La Maison-Blanche a prévenu solennellement mardi le Congrès américain que le vote de sanctions supplémentaires contre l'Iran compromettrait toute solution diplomatique sur le programme nucléaire de Téhéran et risquerait même de provoquer une guerre.

Cette très sérieuse mise en garde de la présidence à l'adresse de parlementaires qui veulent renforcer les mesures punitives contre l'Iran survient après l'échec, le 9 novembre à Genève, de négociations entre Téhéran et les puissances du groupe 5+1 (États-Unis, France, Royaume-Uni, Russie, Chine et Allemagne). Tous ces pays doivent se retrouver dans la ville suisse à partir du 20 novembre pour espérer boucler un accord provisoire afin de stopper le programme nucléaire iranien controversé.

«Les Américains ne veulent pas d'une marche en avant vers la guerre», a averti le porte-parole de la Maison-Blanche Jay Carney, laissant ainsi une nouvelle fois entendre que le président Barack Obama refusait toute nouvelle aventure militaire des États-Unis au Moyen-Orient.

Il a réaffirmé que les «Américains préféraient une solution pacifique qui empêche l'Iran d'avoir une arme nucléaire», solution qui passe par un règlement diplomatique à Genève.

«L'alternative sera l'action militaire», a martelé M. Carney.

Son homologue du département d'État, Jennifer Psaki, a annoncé que son ministre des Affaires étrangères John Kerry ferait passer le même message mercredi après-midi devant l'influente commission bancaire du Sénat.

«Le secrétaire d'État sera clair: mettre en place de nouvelles sanctions serait une erreur. Nous demandons à l'heure actuelle une pause, une pause temporaire dans les sanctions», a insisté la porte-parole de la diplomatie américaine, assurant que Washington ne «retirait pas» le train existant de sanctions contre le régime de Téhéran.

Un conseiller de cette commission a précisé auprès de l'AFP que son président, le sénateur démocrate Tim «Johnson ne déciderait d'aucunes sanctions supplémentaires avant de pouvoir en discuter avec ses collègues» du Congrès.

De nouvelles sanctions, une police d'assurance nécessaire

En plus des sanctions internationales, le Congrès a soigneusement élaboré pendant des années un arsenal législatif pour tenter de contenir le programme nucléaire iranien.
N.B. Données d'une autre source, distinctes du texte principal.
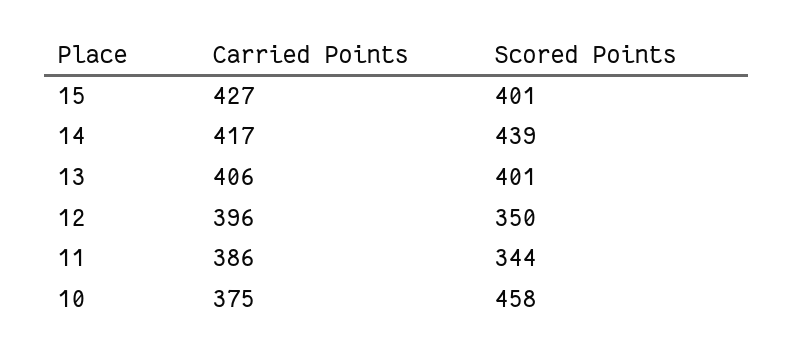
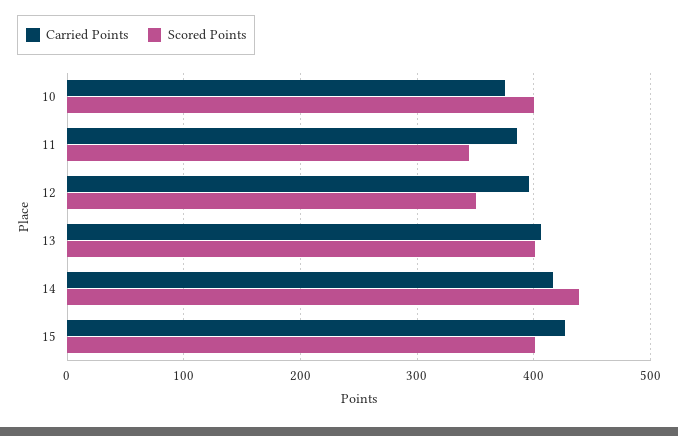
  {
    "Carried Points": {
      "15": 427,
      "14": 417,
      "13": 406,
      "12": 396,
      "11": 386,
      "10": 375
    },
    "Scored Points": {
      "15": 401,
      "14": 439,
      "13": 401,
      "12": 350,
      "11": 344,
-     "10": 458
+     "10": 400
    }
  }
En échange de concessions à Genève, Téhéran espérait un allègement «limité et réversible» de certaines sanctions. En particulier le gel d'avoirs dans des banques hors des États-Unis, représentant des dizaines de milliards de dollars.

Mais la volonté de l'administration Obama de relâcher la pression sur l'Iran est mal accueillie par des élus américains, qu'ils soient démocrates ou républicains, et certains préparent même un renforcement du régime des sanctions.

La chambre des représentants, à majorité républicaine, a déjà voté un texte en ce sens, tandis que le Sénat, dominé par les démocrates, a entendu les appels à temporiser du gouvernement américain pour laisser le temps à la diplomatie.

Reste que le président démocrate de la puissante commission des Affaires étrangères du Sénat, Robert Menendez, a écrit dans le journal USA Today que de nouvelles sanctions seraient «une police d'assurance nécessaire» pour garantir que Téhéran négocie de bonne bonne foi. Il a fustigé «la liste de tromperies perpétrées par l'Iran» en une décennie de pourparlers sur son programme nucléaire.

«Des sanctions plus dures permettront d'inciter l'Iran à démanteler son programme d'armes nucléaires et de manière à ce que l'on puisse le vérifier,» a plaidé le sénateur.

Son collègue républicain de la commission bancaire du Sénat Mike Crapo réclame aussi «d'avancer rapidement» au Congrès avec un nouveau train de sanctions.

Mais des analystes sont très critiques sur cette ligne dure, estimant que le Congrès risque de torpiller les négociations diplomatiques.

Colin Kahl, expert du centre de réflexion Center for a New American Security, redoute que les élus américains donnent des «arguments aux tenants d'une ligne dure (en Iran) selon lesquels l'Occident n'est pas sérieux» dans son engagement diplomatique avec Téhéran.

Trita Parsi, président du groupe de réflexion et de pression National Iranian American Council, craint également que le président iranien Hassan Rohani ne puisse pas longtemps tenir sur sa position d'ouverture.

L'Iran et le 5+1 «doivent sceller un accord avant que le Congrès ne sorte du bois et ferme la fenêtre de la diplomatie», dit-il à l'AFP.